### Exercise inputs
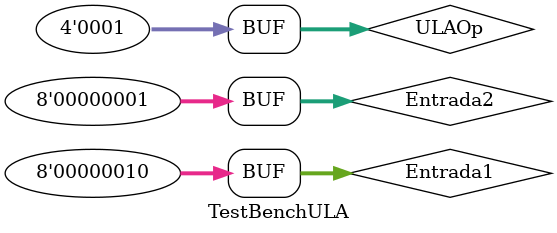
<source format=v>
module TestBenchULA;
reg [7:0] Entrada1;
reg [7:0] Entrada2;
reg [3:0] ULAOp;
wire [7:0] Resultado;
wire [7:0]Set;
wire Zero;
initial begin
	Entrada1=8'b00000000; Entrada2=8'b11111111; ULAOp=3'b010; 
	#1 Entrada1=8'b00000001; Entrada2=8'b11111111; ULAOp=3'b010; 
	#1 Entrada1=8'b00000001; Entrada2=8'b11111111; ULAOp=3'b010; 
	#1 Entrada1=8'b00000000; Entrada2=8'b11111111; ULAOp=3'b101;
	#1 Entrada1=8'b11111111; Entrada2=8'b00000000; ULAOp=3'b101; 
	#1 Entrada1=8'b11111111; Entrada2=8'b00000000; ULAOp=3'b011;
	#1 Entrada1=8'b00000000; Entrada2=8'b00000000; ULAOp=3'b011;
	#1 Entrada1=8'b00000010; Entrada2=8'b11111111; ULAOp=3'b000;
	#1 Entrada1=8'b00000010; Entrada2=8'b00000001; ULAOp=3'b001;
end
initial begin
	$monitor("Time=%0d ULAOp=%b Entrada1=%b Entrada2=%b Resultado=%b Set=%b Zero=%b",
		$time, ULAOp, Entrada1, Entrada2, Resultado, Set, Zero);
end
ULA ULA1( 
	.Entrada1(Entrada1), 
	.Entrada2(Entrada2), 
	.Zero(Zero), 
	.Resultado(Resultado), 
	.Set(Set), 
	.ULAOp(ULAOp)
	);
endmodule
</source>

### Work to be completed
Apply a filter to the listing above so that only lines with "Zero" are kept, and copy those lines.

### Written answer
wire Zero;
	$monitor("Time=%0d ULAOp=%b Entrada1=%b Entrada2=%b Resultado=%b Set=%b Zero=%b",
		$time, ULAOp, Entrada1, Entrada2, Resultado, Set, Zero);
	.Zero(Zero), 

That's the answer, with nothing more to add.